Paylaş
Ahmet Hakan’a göre İsmail Kılıçaslan:
“Belki de bütün mesele geçmişte ‘sistem dışı’ olan İslamcıların, bugün sistemin kendisi haline gelmeleridir” diye yazmış mektubunda. (Hürriyet-“Söz Sırası İsmail’de”-13.07.09)
* * *
Bu sözler bana 2007 yılında yaptığım bir saptamayı hatırlattı. 2007 yılında “Yeni Asalaklar: Türbanlı Hanımların Bürokrat Beyleri” (Hürriyet-28 ve 29 Kasım 2007) başlıklı 2 yazı yazmıştım.
Yazı bir yabancı ülkede türbanlı bir hanımın, mağazada sadece kendilerinin Türkçe bildiği varsayımı ile, bürokrat eşine bağıra çağıra tanesi 100 Euro’dan 10 adet başörtüsünü (eşarbı) birden satın aldırması tarafımdan gözlemledikten sonra yazılmıştı.
Büyük bir ihtimalle ödenen toplam ücret bürokrat AKP’li beyin aylık maaşından fazla idi!
* * *
Ahmet Hakan’ın İsmail Kılıçaslan’dan naklettiği sözler genellikle AKP döneminde iyice çığrından çıkan kadın-erkek eşitsizliği üzerine kurgulanmış.
Bıkmadan usanmadan Türkiye’deki tabuları yıkan, cesareti ama ötesi çılgın zekâsı ile kendisine duyduğum hayranlığımı her daim taze tutan Ayşe Arman da 2 gündür Hürriyet’te tebdil-i kıyafet eyleyerek her iki kampta da mahalle baskısının seviyesini şahsi olarak gözlemliyor.
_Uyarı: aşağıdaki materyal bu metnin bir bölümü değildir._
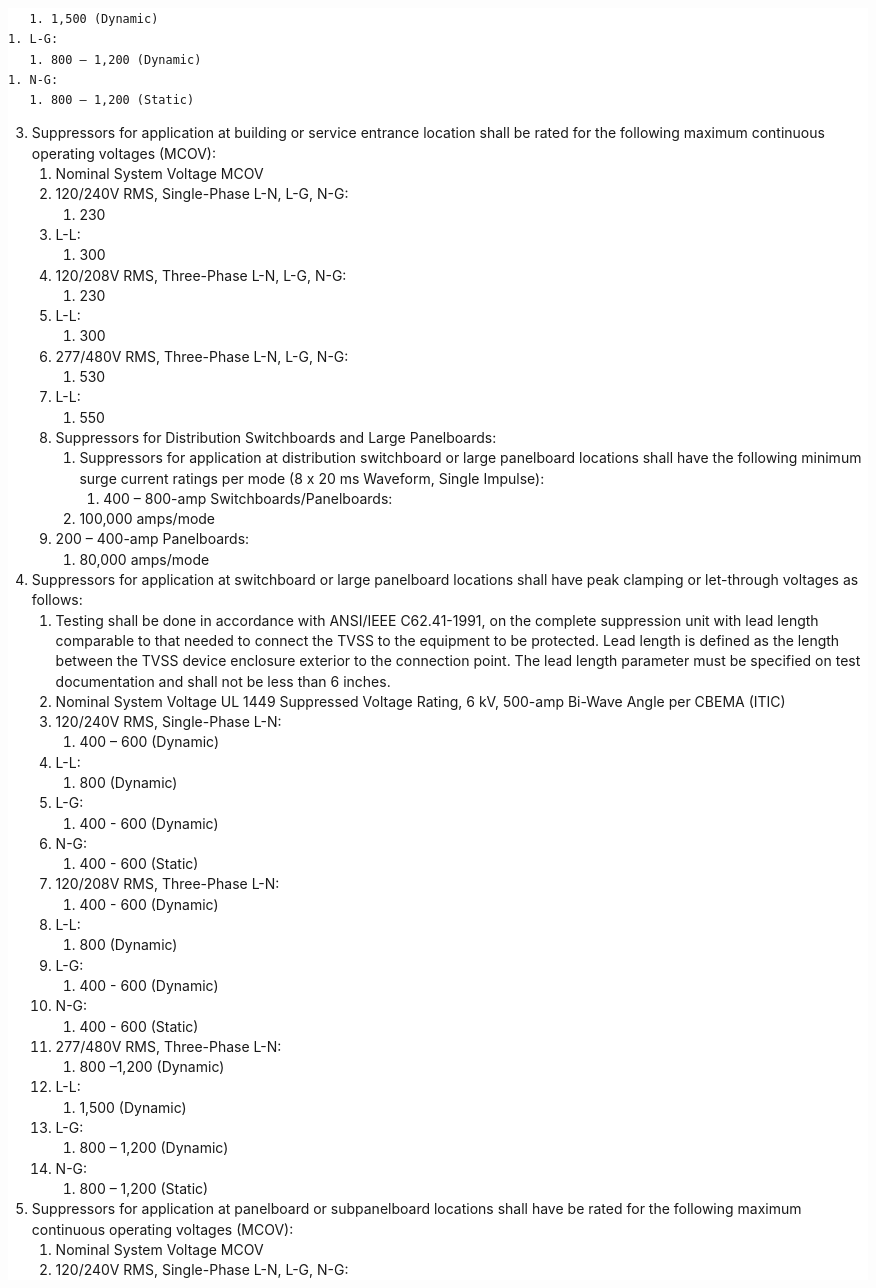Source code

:        1. 1,500 (Dynamic)
    1. L-G:
       1. 800 – 1,200 (Dynamic)
    1. N-G:
       1. 800 – 1,200 (Static)
3. Suppressors for application at building or service entrance location shall be rated for the following maximum continuous operating voltages (MCOV):
      1. Nominal System Voltage MCOV
   1. 120/240V RMS, Single-Phase L-N, L-G, N-G:
      1. 230
    1. L-L:
       1. 300
   1. 120/208V RMS, Three-Phase L-N, L-G, N-G:
      1. 230
    1. L-L:
       1. 300
   1. 277/480V RMS, Three-Phase L-N, L-G, N-G:
      1. 530
    1. L-L:
       1. 550
   1. Suppressors for Distribution Switchboards and Large Panelboards:
      1. Suppressors for application at distribution switchboard or large panelboard locations shall have the following minimum surge current ratings per mode (8 x 20 ms Waveform, Single Impulse):
            1. 400 – 800-amp Switchboards/Panelboards:
      1. 100,000 amps/mode
   1. 200 – 400-amp Panelboards:
      1. 80,000 amps/mode
2. Suppressors for application at switchboard or large panelboard locations shall have peak clamping or let-through voltages as follows:
      1. Testing shall be done in accordance with ANSI/IEEE C62.41-1991, on the complete suppression unit with lead length comparable to that needed to connect the TVSS to the equipment to be protected. Lead length is defined as the length between the TVSS device enclosure exterior to the connection point. The lead length parameter must be specified on test documentation and shall not be less than 6 inches.
   1. Nominal System Voltage UL 1449 Suppressed Voltage Rating, 6 kV, 500-amp Bi-Wave Angle per CBEMA (ITIC)
   1. 120/240V RMS, Single-Phase L-N:
      1. 400 – 600 (Dynamic)
    1. L-L:
       1. 800 (Dynamic)
    1. L-G:
       1. 400 - 600 (Dynamic)
    1. N-G:
       1. 400 - 600 (Static)
   1. 120/208V RMS, Three-Phase L-N:
      1. 400 - 600 (Dynamic)
    1. L-L:
       1. 800 (Dynamic)
    1. L-G:
       1. 400 - 600 (Dynamic)
    1. N-G:
       1. 400 - 600 (Static)
   1. 277/480V RMS, Three-Phase L-N:
      1. 800 –1,200 (Dynamic)
    1. L-L:
       1. 1,500 (Dynamic)
    1. L-G:
       1. 800 – 1,200 (Dynamic)
    1. N-G:
       1. 800 – 1,200 (Static)
3. Suppressors for application at panelboard or subpanelboard locations shall have be rated for the following maximum continuous operating voltages (MCOV):
      1. Nominal System Voltage MCOV
   1. 120/240V RMS, Single-Phase L-N, L-G, N-G:
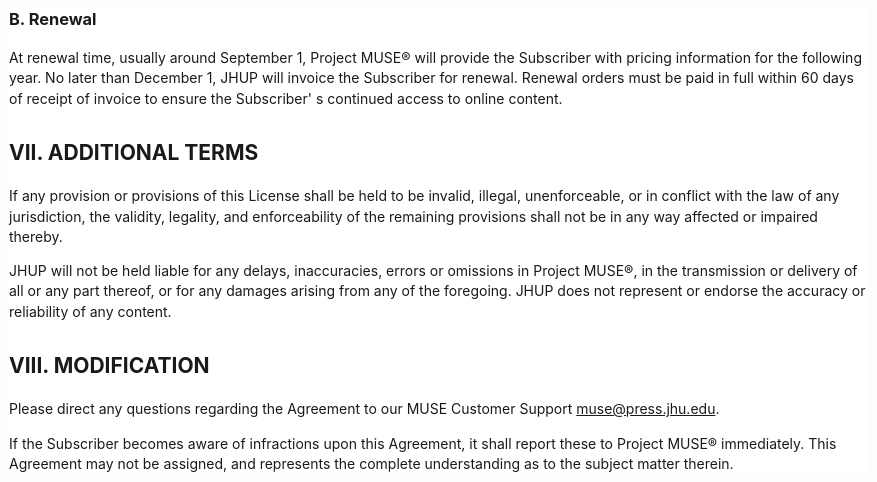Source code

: ### B. Renewal ###

At renewal time, usually around September 1, Project MUSE® will provide the Subscriber with pricing information for the following year. No later than December 1, JHUP will invoice the Subscriber for renewal. Renewal orders must be paid in full within 60 days of receipt of invoice to ensure the Subscriber' s continued access to online content.

## VII. ADDITIONAL TERMS ##

If any provision or provisions of this License shall be held to be invalid, illegal, unenforceable, or in conflict with the law of any jurisdiction, the validity, legality, and enforceability of the remaining provisions shall not be in any way affected or impaired thereby.

JHUP will not be held liable for any delays, inaccuracies, errors or omissions in Project MUSE®, in the transmission or delivery of all or any part thereof, or for any damages arising from any of the foregoing. JHUP does not represent or endorse the accuracy or reliability of any content.

## VIII. MODIFICATION ##

Please direct any questions regarding the Agreement to our MUSE Customer Support <muse@press.jhu.edu>.

If the Subscriber becomes aware of infractions upon this Agreement, it shall report these to Project MUSE® immediately. This Agreement may not be assigned, and represents the complete understanding as to the subject matter therein.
Mahalle baskısını fazla hissetmediğini söylüyor ama bir kadın olarak İslamcıların kadınlara layık gördüğü 2. sınıf vatandaş muamelesinden haklı olarak yakınıyor.
* * *
Ben hem İsmail Kılıçaslan, hem de Ayşe Arman’ın gözlemlerine ve tespitlerine katılıyorum. Ancak, benim beynim bir iktisatçı olarak, iktisadi determinizm (iktisadi yön vericilik) esasına göre çalışır.
Erkek kadına, patron işçiye, bir grup diğer gruba dayatabiliyorsa ivedelikle iktisaden üstün olmak zorundadır.
O gözle baktığımda ben İsmail Kılıçaslan’ın “Geçmişte ‘sistem dışı’ olan İslamcılar bugün sistemin kendisi haline gelmişlerdir” mealli sözlerini “Geçmişte ‘sistem dışı’ olan İslamcılar bugün sistemin yeni asalakları haline gelmişlerdir” diye ifade etmek isterim.
* * *
Ülkemizde devlet hâlâ ekonomide büyük söz sahibidir. Devlet devasa mal/hizmet/yatırım satın alan, dolayısı ile devasa para harcayan bir aygıttır.
Bundan dolayı Türkiye’de kamusal alana yön veren siyasi ve bürokratik elit iktisadi hayatta ayrı bir önem arz eder.
“Başkasının parasını başkası için harcama” yetkisi ile donanmış siyasetçiler ve bürokratlar da, tabii ki, “Bal tutan parmak yalar” prensibinden uzak kalamazlar.
Bu durum Cumhuriyet tarihinin bir özetidir. Kim siyasi iktidarı ele geçirirse “ulufe dağıtan” duruma geçer, ulufenin bir kısmını da cebe indirir!
* * *
Ülkemizde yeni olan “ulufe dağıtım sistemi”nin mağdurları adına hareket ettiğini söyleyen bir kadronun iktidarı ele geçirmesidir. Ancak, mağdurları temsil ettiğini söyleyen kadro da, iktidarı ele geçirir geçirmez, vaat ettiği gibi sistemi tersyüz etmeye kalkmak yerine sistemi kendine yontmaya başlamıştır.
* * *
Düzen aynı düzendir, sadece “düzen” değişmiş, “düzülen” ise aynı kalmıştır!
Gucci türban beyine eşarp aldırırken şirretlenecek kadar ilerlerken, pazar işi türban yazlık tesettür otellerinin varlığını kıpırdamadığı köşesinde Ayşe Arman’dan duymaktadır.